Turkey’s President Recep Tayyip Erdogan has announced that he will discuss the situation in northeast Syria with his Russian counterpart Vladimir Putin in their upcoming meeting on October 22.
“There will be a meeting with Putin in Sochi on Tuesday. Our aim is to identify an acceptable solution. We want the areas under the control of the Syrian government to be cleared of militants of the Kurdistan Workers’ Party [PKK] and the Self Defense Forces [YPG],” told a news conference in Istanbul on October 18, according to the Russian news agency TASS.
The Turkish President went on to state that he has no objections against placing the “safe-zone” under the Damascus government’s control.
On October 9, the Turkish military and its Syrian proxies launched a large-scale military operation to establish the “safe-zone” in northeast Syria.
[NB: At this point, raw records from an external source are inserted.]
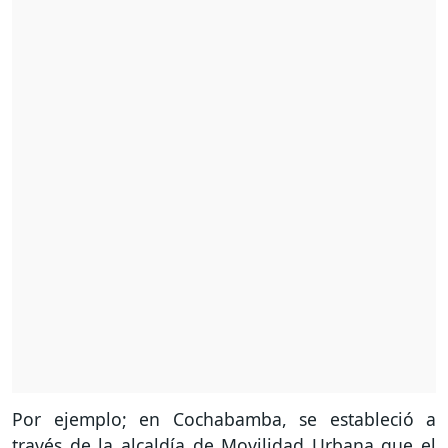
Por ejemplo; en Cochabamba, se estableció a
través de la alcaldía de Movilidad Urbana que el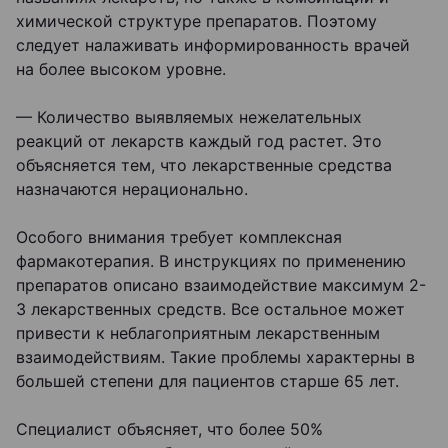
химической структуре препаратов. Поэтому
следует налаживать информированность врачей
на более высоком уровне.
— Количество выявляемых нежелательных
реакций от лекарств каждый год растет. Это
объясняется тем, что лекарственные средства
назначаются нерационально.
Особого внимания требует комплексная
фармакотерапия. В инструкциях по применению
препаратов описано взаимодействие максимум 2-
3 лекарственных средств. Все остальное может
привести к неблагоприятным лекарственным
взаимодействиям. Такие проблемы характерны в
большей степени для пациентов старше 65 лет.
Специалист объясняет, что более 50%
However, a breakthrough deal between Damascus and Kurdish forces allowed Syrian troops to enter the region, which limited the movement of Turkish forces.
Facing this unexpected development, Turkey accepted a US-proposed ceasefire which would force Kurdish forces out of the designated “safe-zone.” Less than 24 hours after its beginning, the ceasefire appears to be collapsing, with both side not fulfilling their commitments.
Erdogan’s new statements indicate that Ankara likely hopes to strike a deal with Moscow that would force Kurdish forces out of the “safe-zone” in exchange for the deployment of the Syrian military.